Segment Start: TASK INPUT

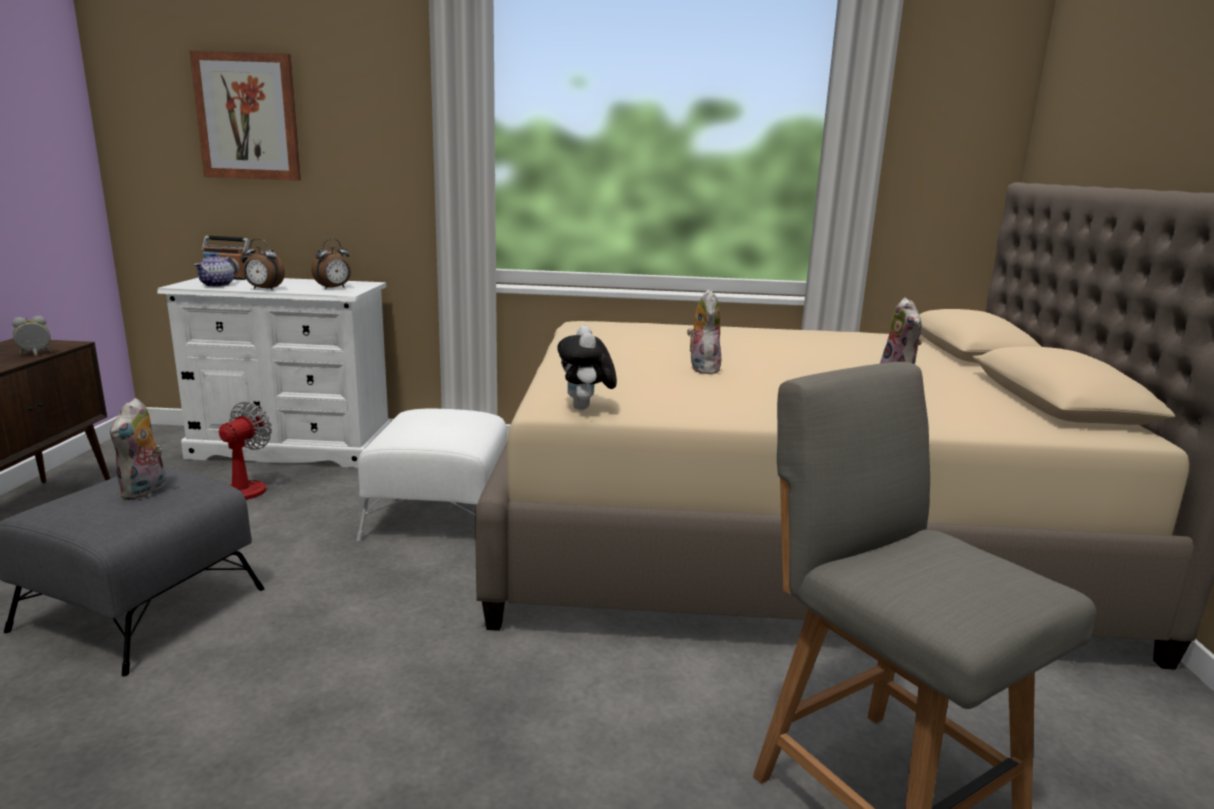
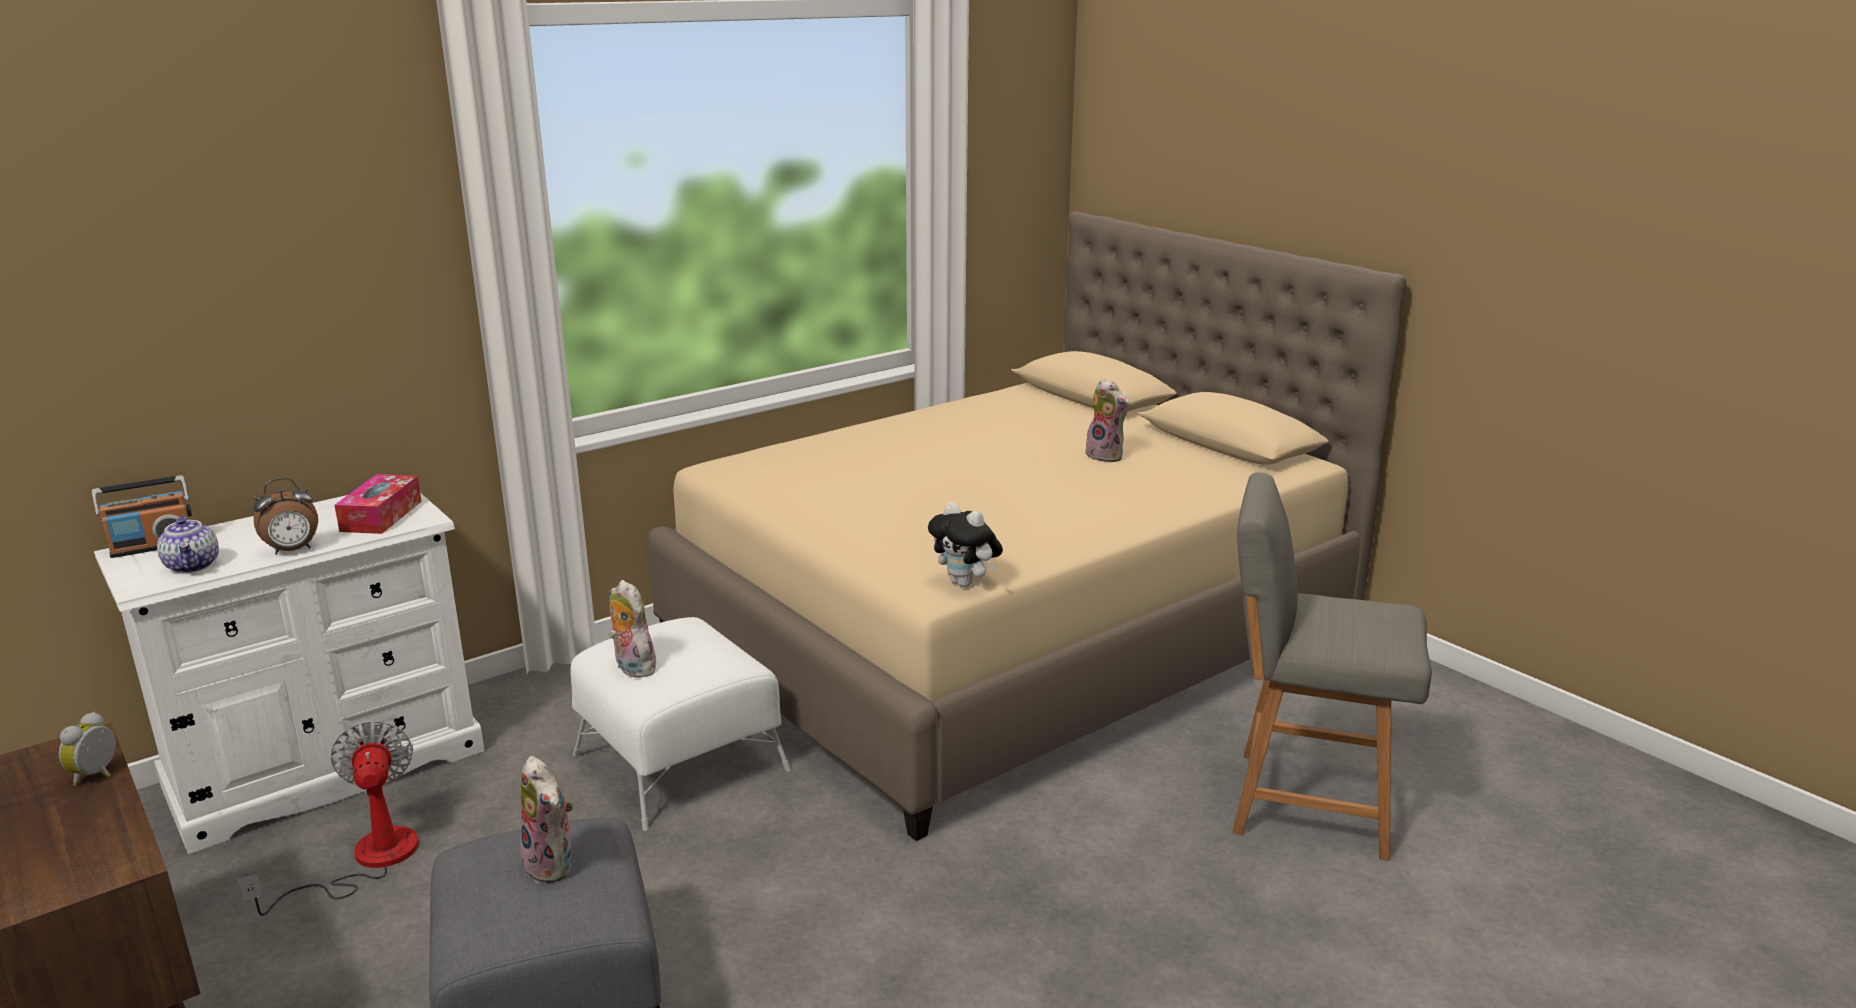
camera: 40 degrees left, 5 degrees up
picture [189,51,301,180] -> none
alarm clock [311,239,351,289] -> tissue box [334,474,422,534]
plush toy [687,289,721,374] -> plush toy moved to [609,580,656,678]

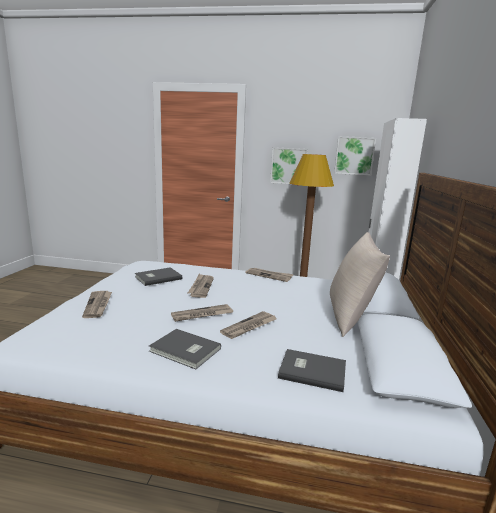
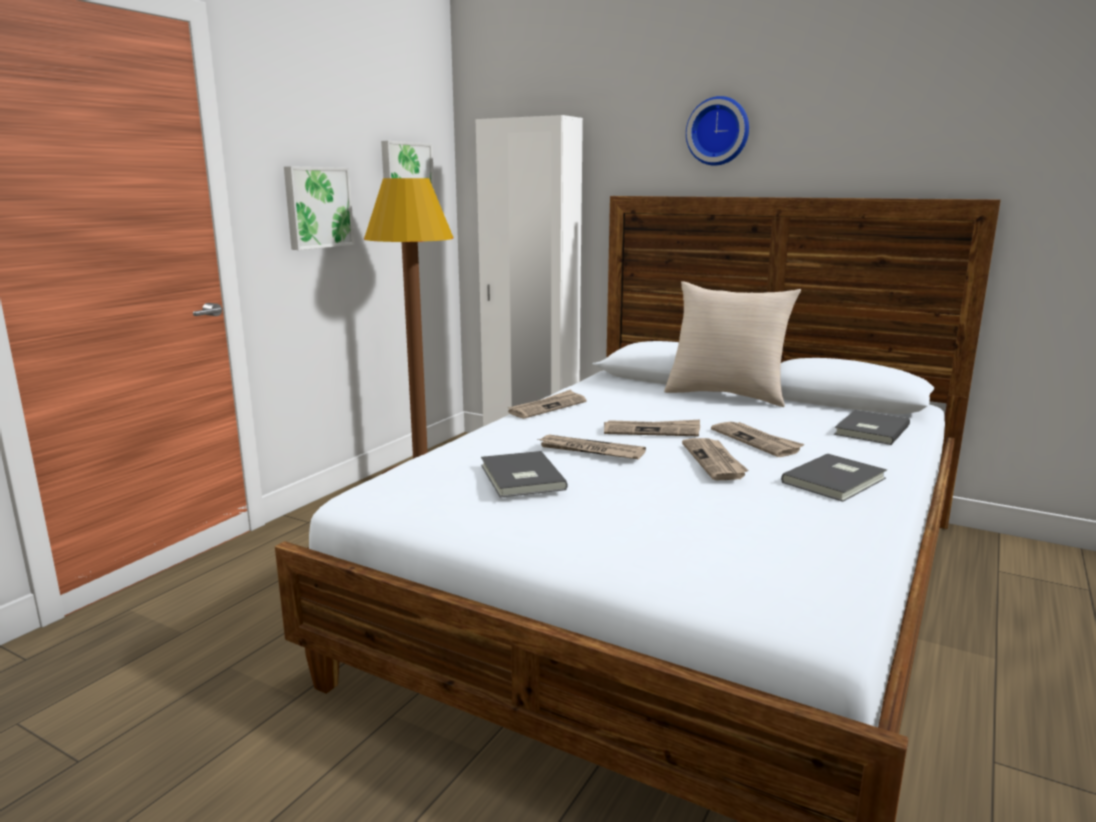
camera: 70 degrees left, 0 degrees up
newspaper [82,291,112,318] -> newspaper moved to [604,420,700,436]
none -> wall clock [686,96,749,166]

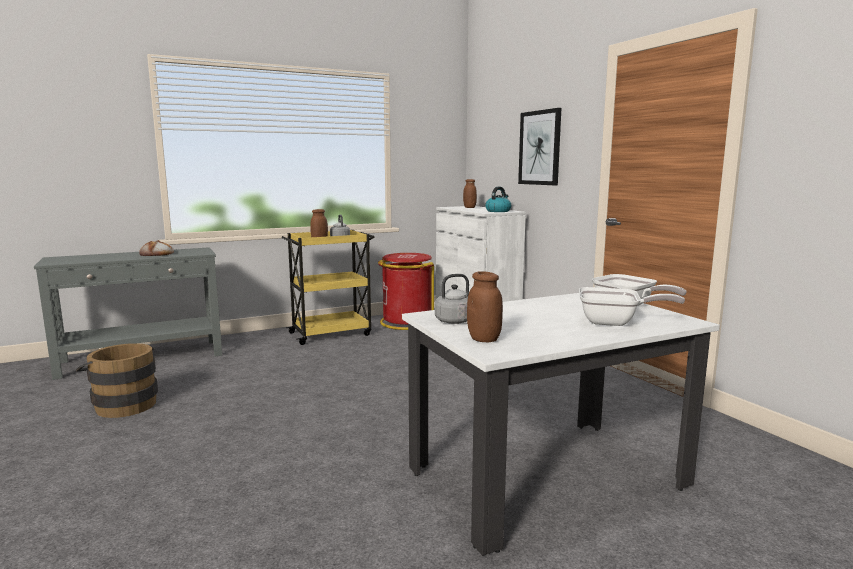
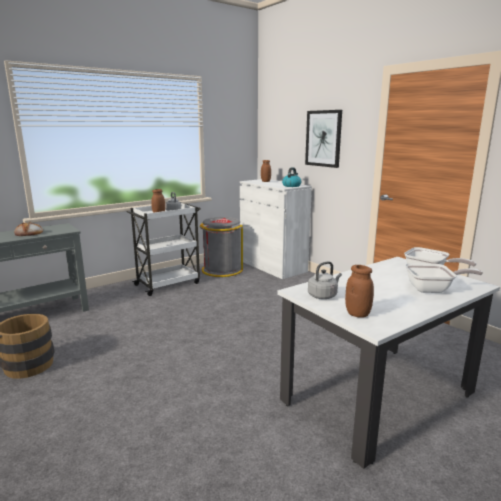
camera: 10 degrees left, 5 degrees up
yellow cart [281,230,374,345] -> white cart [126,202,201,296]
red trash can [378,253,434,330] -> grey trash can [199,217,243,277]

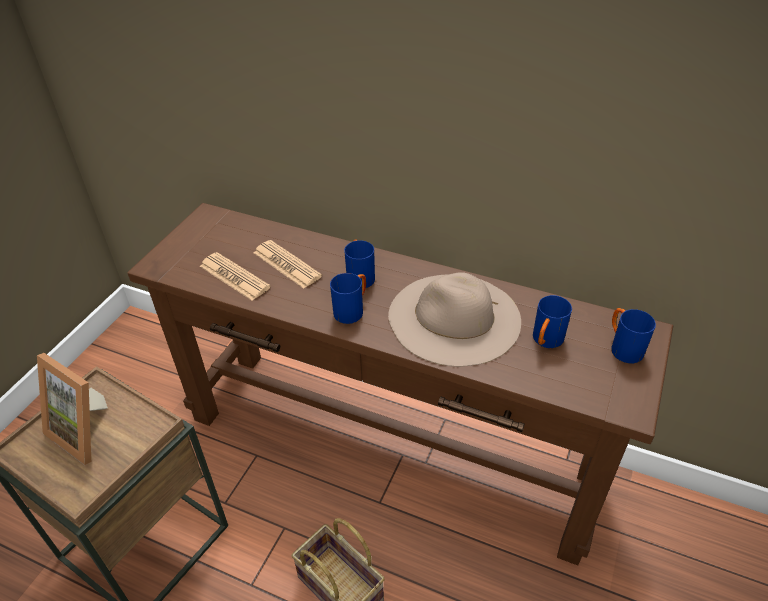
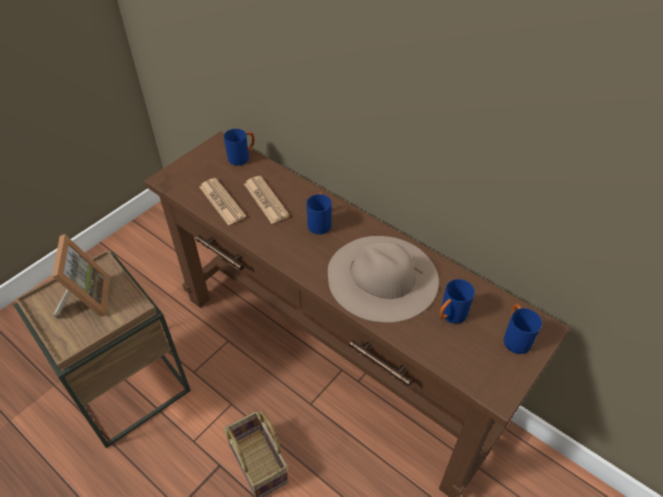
camera: 15 degrees right, 5 degrees up
picture frame [37,353,108,465] -> picture frame turned 150 degrees counterclockwise [52,234,110,318]
blue mug [330,273,366,324] -> blue mug moved to [224,129,255,166]

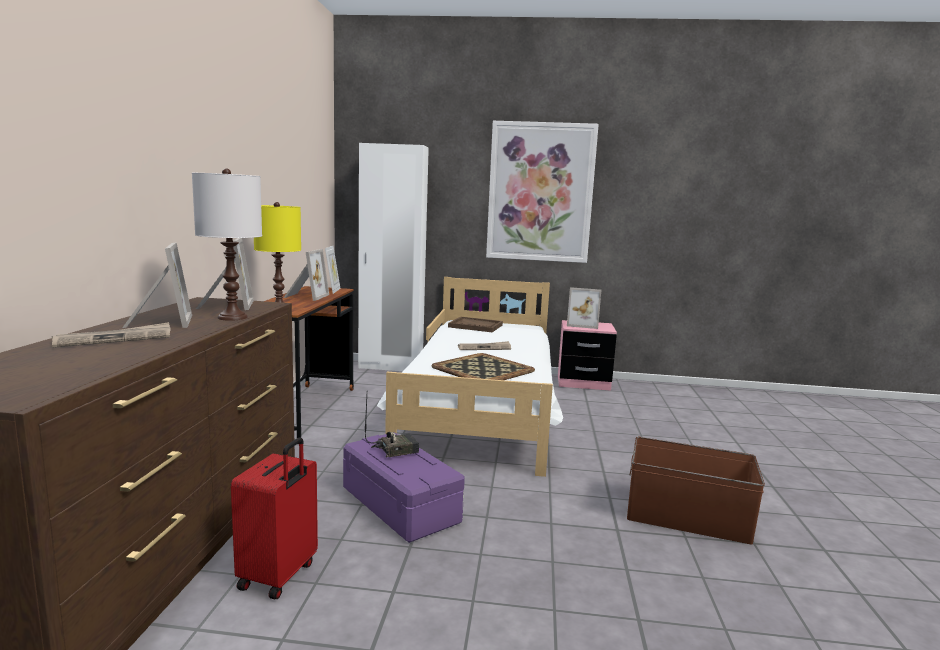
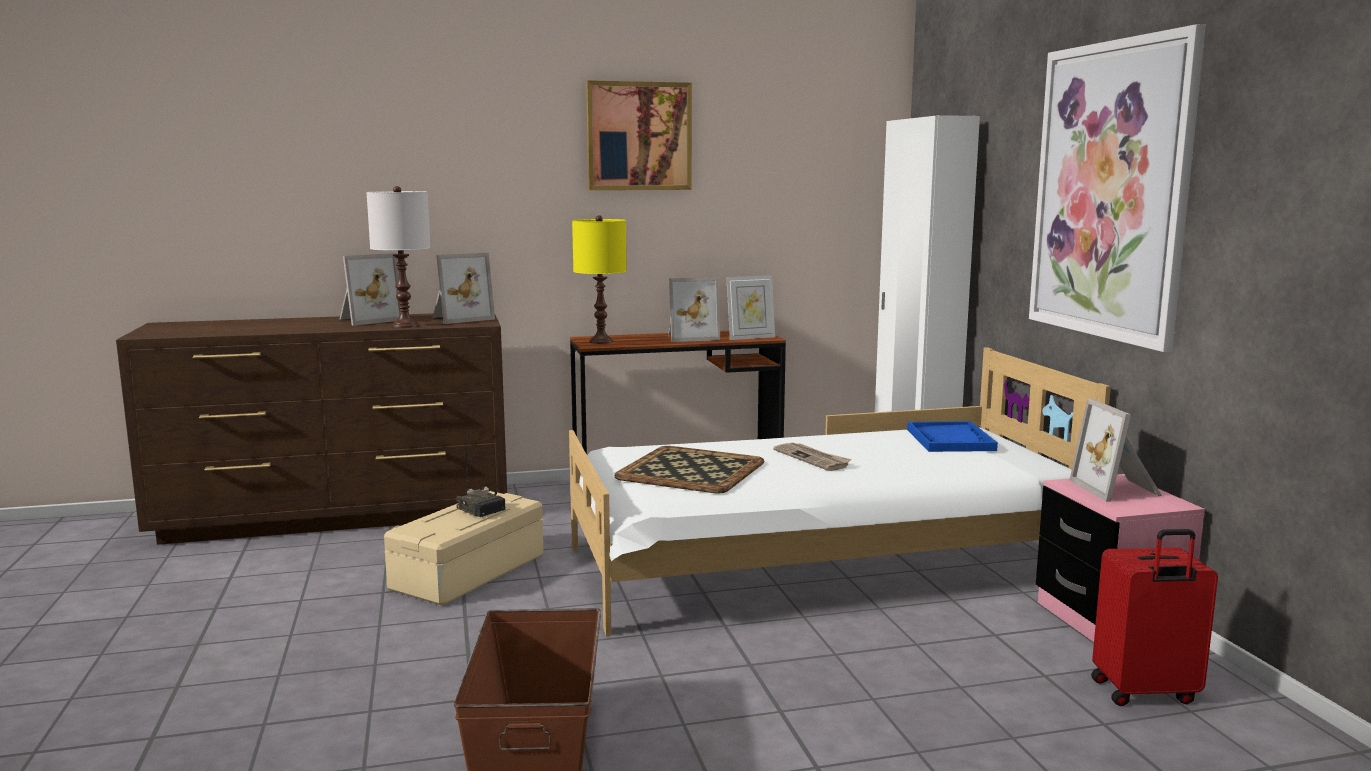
camera: 70 degrees right, 0 degrees up
newspaper [52,322,170,348] -> none
red suitcase [231,437,318,599] -> red suitcase moved to [1091,529,1218,706]
purple storage box [343,432,465,543] -> beige storage box [384,491,544,606]
brown tray [448,316,503,332] -> blue tray [907,421,998,452]
none -> picture [586,80,692,190]

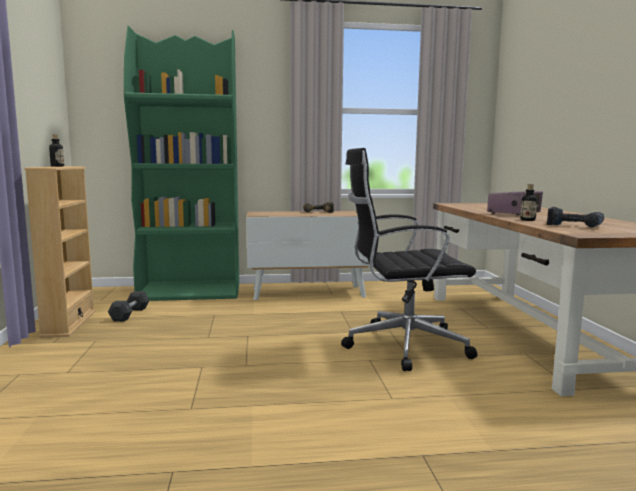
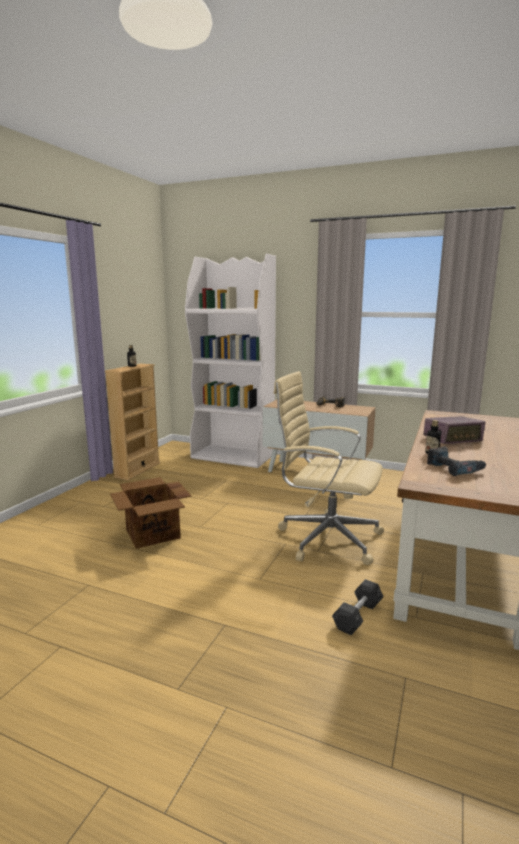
camera: 30 degrees right, 5 degrees up
grey dumbbell [108,291,150,322] -> grey dumbbell moved to [332,579,384,635]
green bookcase [124,26,239,301] -> white bookcase [185,254,276,468]
black office chair [341,148,477,371] -> beige office chair [274,371,384,565]
none -> cardboard box [110,477,192,549]

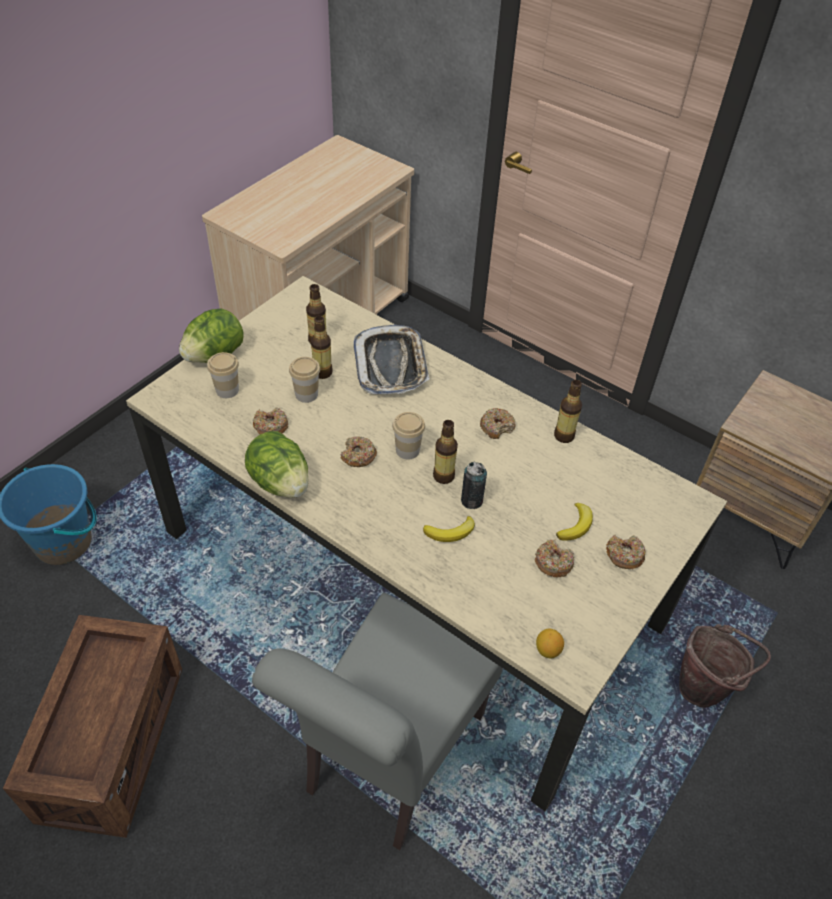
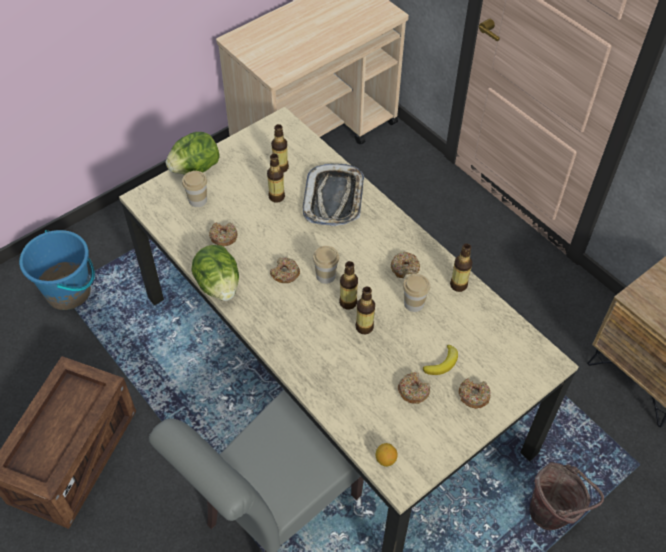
camera: 15 degrees right, 5 degrees up
cup [289,357,320,403] -> cup moved to [403,274,430,312]
banana [423,516,475,542] -> none
can [461,462,487,509] -> bottle [355,286,375,335]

Segment End: TASK INPUT

- [PROBLEM DETAILS]: Above are the records; give them all again exactly, apart from the pictures.

- [ANSWER BOX]:
camera: 40 degrees left, 5 degrees up
picture [189,51,301,180] -> none
alarm clock [311,239,351,289] -> tissue box [334,474,422,534]
plush toy [687,289,721,374] -> plush toy moved to [609,580,656,678]

camera: 70 degrees left, 0 degrees up
newspaper [82,291,112,318] -> newspaper moved to [604,420,700,436]
none -> wall clock [686,96,749,166]

camera: 10 degrees left, 5 degrees up
yellow cart [281,230,374,345] -> white cart [126,202,201,296]
red trash can [378,253,434,330] -> grey trash can [199,217,243,277]

camera: 15 degrees right, 5 degrees up
picture frame [37,353,108,465] -> picture frame turned 150 degrees counterclockwise [52,234,110,318]
blue mug [330,273,366,324] -> blue mug moved to [224,129,255,166]

camera: 70 degrees right, 0 degrees up
newspaper [52,322,170,348] -> none
red suitcase [231,437,318,599] -> red suitcase moved to [1091,529,1218,706]
purple storage box [343,432,465,543] -> beige storage box [384,491,544,606]
brown tray [448,316,503,332] -> blue tray [907,421,998,452]
none -> picture [586,80,692,190]

camera: 30 degrees right, 5 degrees up
grey dumbbell [108,291,150,322] -> grey dumbbell moved to [332,579,384,635]
green bookcase [124,26,239,301] -> white bookcase [185,254,276,468]
black office chair [341,148,477,371] -> beige office chair [274,371,384,565]
none -> cardboard box [110,477,192,549]

camera: 15 degrees right, 5 degrees up
cup [289,357,320,403] -> cup moved to [403,274,430,312]
banana [423,516,475,542] -> none
can [461,462,487,509] -> bottle [355,286,375,335]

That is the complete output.